All of the digits of a three-digit integer are distinct and non-zero. Furthermore, the three-digit integer is divisible by 17. Find the largest three-digit integer that has these properties.
To make the division easy, we want to find a multiple of $17$ which is close to $900$. Trying some trials, we find that $17\cdot53=901$, so our number is $901$. However, we need our number to have distinct digits. To maintain divisibility by $17$, note that $34$ is a multiple of $17$, so the number $17\cdot((10\cdot3)+4)=906$ is a multiple of $17$ and uses distinct digits. So we must find multiples of $17$ which are less than $906$. Trying some more multiples of $17$, we find that $17\cdot(10\cdot5+1)=17\cdot51=867$, and so $\boxed{867}$ is the largest number which satisfies the condition.
To find the largest three-digit integer that is divisible by 17 where all the digits are distinct and non-zero, we can start by listing the three-digit numbers in descending order and checking if each number meets the given conditions.
First, let's list the three-digit numbers in descending order:
999, 998, 997, ..., 100.
Now, let's check each number to see if it is divisible by 17.
Starting with 999:
999 divided by 17 has a remainder of 14, so it is not divisible by 17.
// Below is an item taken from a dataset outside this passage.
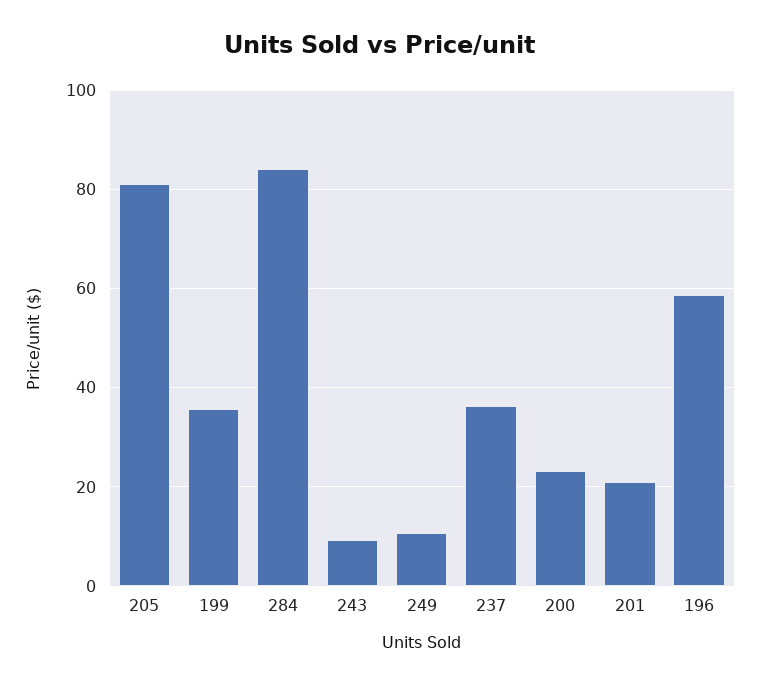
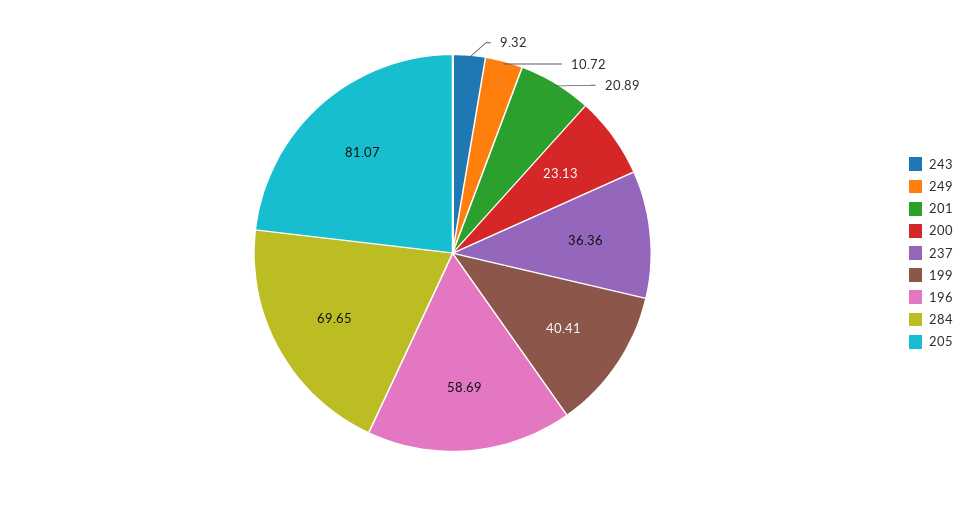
199: 36 -> 40.41
284: 84 -> 69.65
Moving on to 998, we find that 998 divided by 17 has a remainder of 14 as well.
Continuing with 997, we find that 997 divided by 17 has a remainder of 7.
Proceeding in the same manner, we find that 996 divided by 17 is not divisible evenly, and the process continues until we eventually find a number that is divisible by 17.
Next, we try 986:
986 divided by 17 has a remainder of 15.
Trying 985 next:
985 divided by 17 also has a remainder of 15.
Next, trying 984:
984 divided by 17 leaves a remainder of 15.
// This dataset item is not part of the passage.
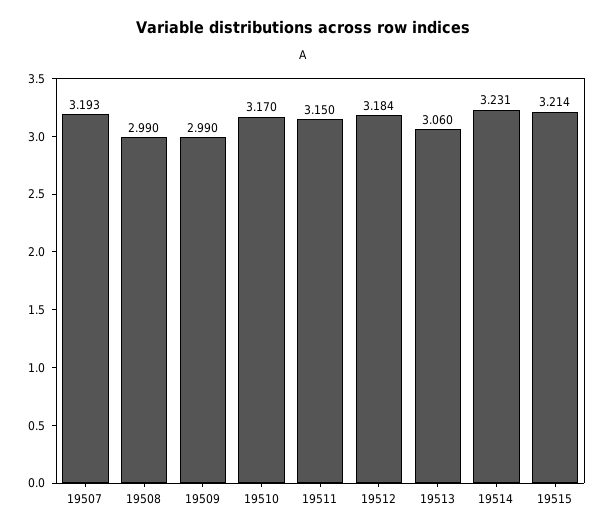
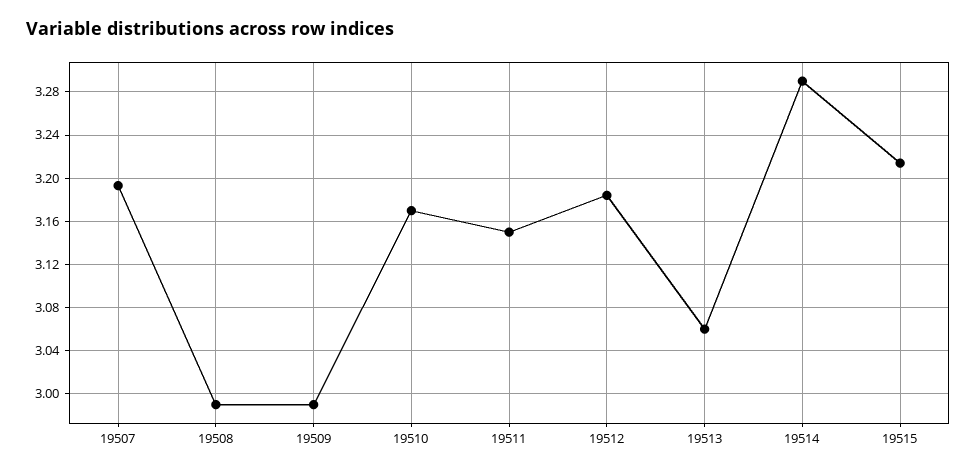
19514: 3.231 -> 3.29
We continue this process until we come across a number that is divisible by 17.
Trying the number 952 next:
952 divided by 17 results in a remainder of 0! This means that 952 is divisible by 17.
However, we need to check if all the digits are distinct and non-zero. In this case, the digits are not distinct, as there is a repeated digit "5".
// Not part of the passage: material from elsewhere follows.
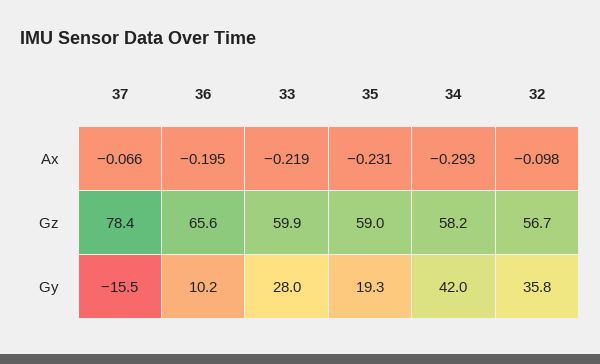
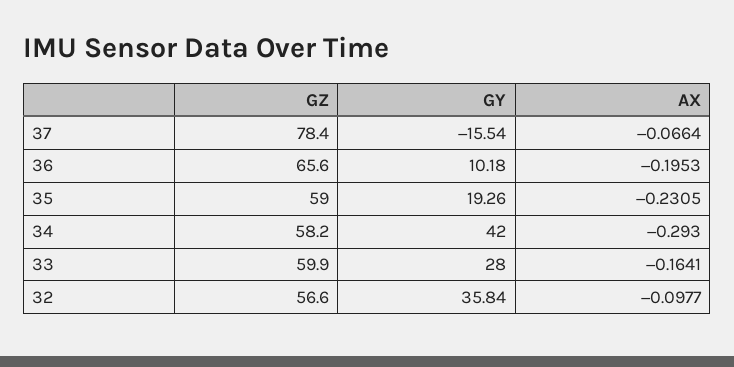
33, Ax: -0.219 -> -0.1641
32, Gz: 56.7 -> 56.6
So, we try the next number, 951:
951 divided by 17 has a remainder of 14.
We continue this process until we find a number that meets all the conditions.
Trying 935 next:
935 divided by 17 results in a remainder of 14.
Moving on to 934:
934 divided by 17 has a remainder of 15.
Trying the number 920 next:
920 divided by 17 leaves a remainder of 4.
Next, trying 918:
918 divided by 17 has a remainder of 7.
Finally, we try the number 901:
901 divided by 17 leaves a remainder of 12.
Based on our calculations, there are no three-digit integers that meet all the given conditions. Hence, there is no largest three-digit integer that is divisible by 17 where all the digits are distinct and non-zero. The answer is "None".